Syarif menilai persoalan ketimpangan DBH tersebut tidak dapat dibiarkan berlarut karena berpotensi berkembang menjadi gesekan sosial di daerah penghasil tambang. Ia mencontohkan wilayah operasi PT Vale Indonesia di Sulawesi Tengah yang menurutnya perlu mendapat perhatian, terlebih lokasinya berdekatan dengan Poso yang pernah mengalami konflik horizontal.
“Kami mengingatkan konflik ini nantinya akan membesar. Pemerintah daerah itu diam, tapi mereka akan bergerak dalam senyap,” tegasnya.

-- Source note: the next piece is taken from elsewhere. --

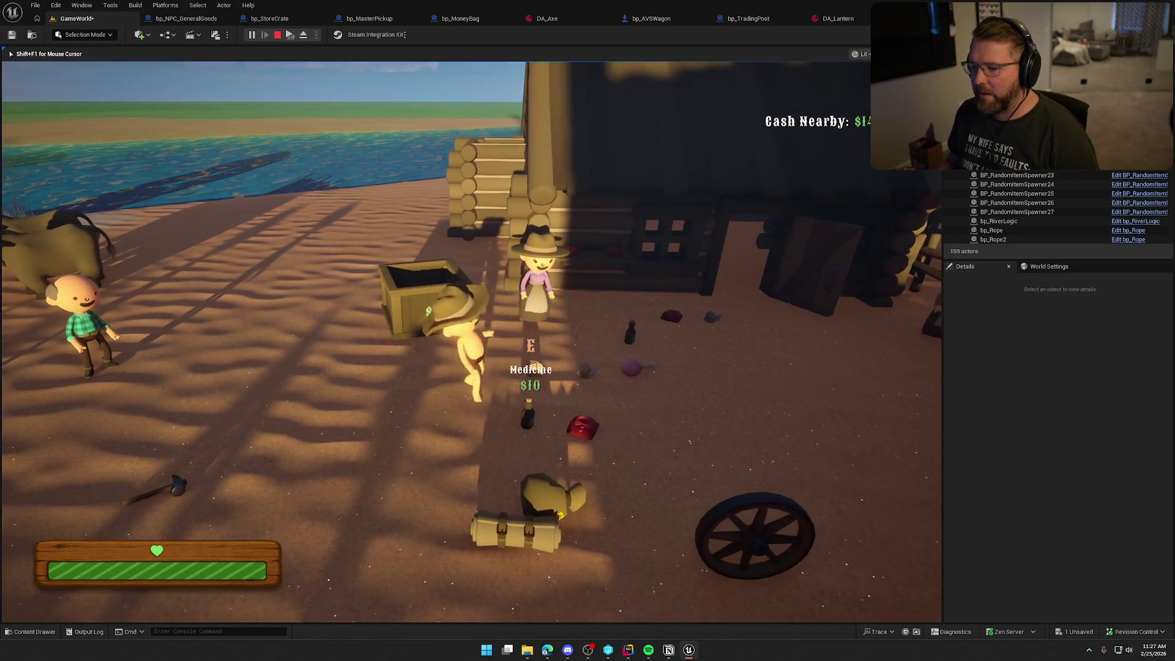
key(w)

Karena itu, Syarif mendorong MIND ID dan seluruh perusahaan tambang di bawahnya memperkuat komunikasi dengan pemerintah daerah sekaligus mengoptimalkan dana tanggung jawab sosial dan lingkungan (TJSL/CSR) sesuai ketentuan. Menurutnya, program CSR perlu disusun secara bottom-up berdasarkan kebutuhan riil masyarakat dan pemerintah daerah.

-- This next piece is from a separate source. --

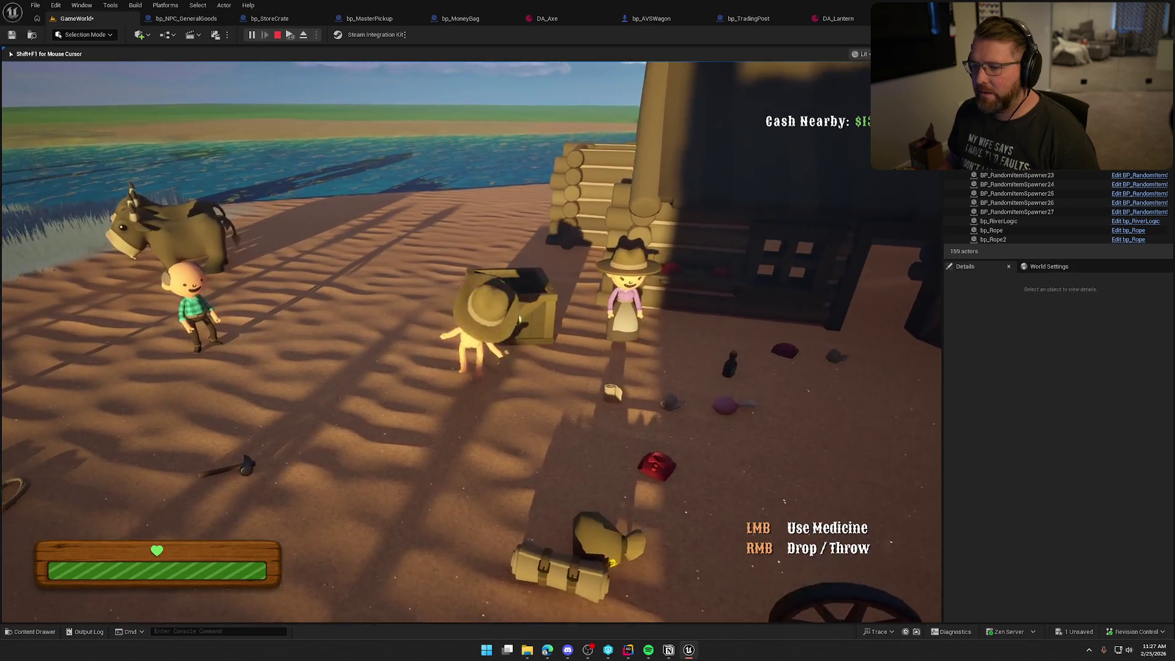
key(s)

“Bapak panggil, ketemu sama Gubernur, ketemu sama Bupati Anda butuh apa? Jangan membuat program itu top-down,” ujarnya.
Syarif menilai pendekatan tersebut penting agar keberadaan perusahaan tambang memberikan manfaat yang lebih sesuai dengan kebutuhan daerah tempat perusahaan beroperasi, sekaligus menjadi bagian dari upaya mencegah munculnya persoalan sosial.

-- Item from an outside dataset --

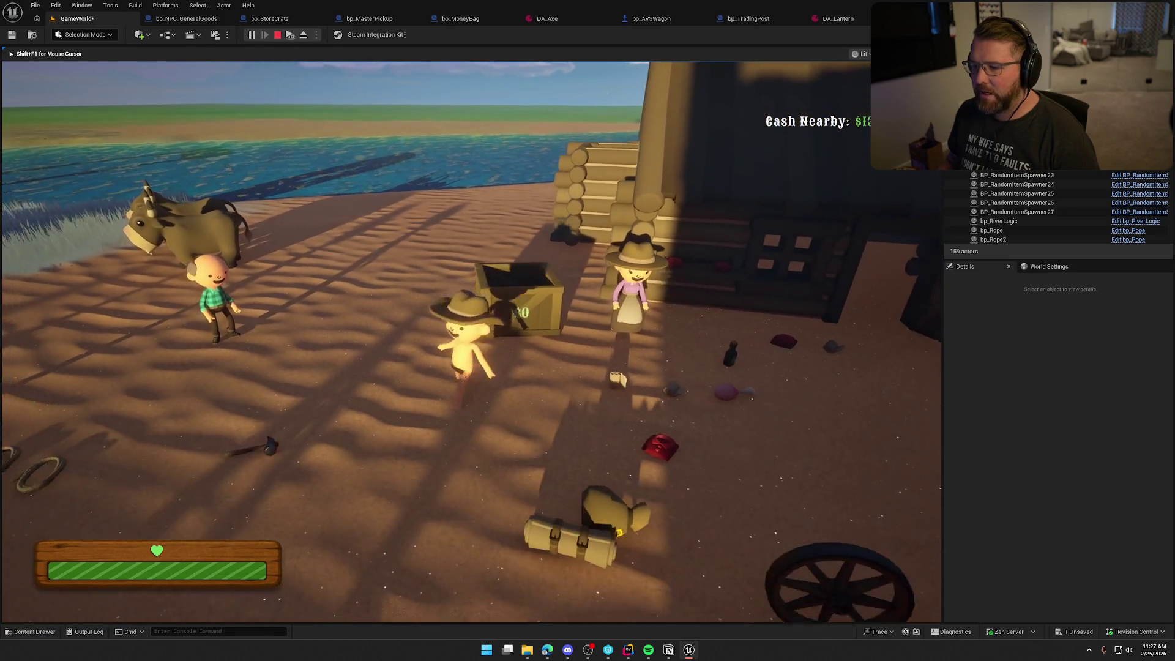
key(Escape)
click(32, 631)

Menanggapi hal tersebut, Pimpinan Rapat Komisi XII DPR RI Sugeng Suparwoto menyatakan persoalan DBH sektor pertambangan dan migas masih menjadi catatan bersama yang belum sepenuhnya terselesaikan. Ia juga mendukung usulan agar skema CSR lebih partisipatif dengan melibatkan pemerintah daerah sebagai bagian dari kesimpulan RDP bersama MIND ID dan seluruh subholding.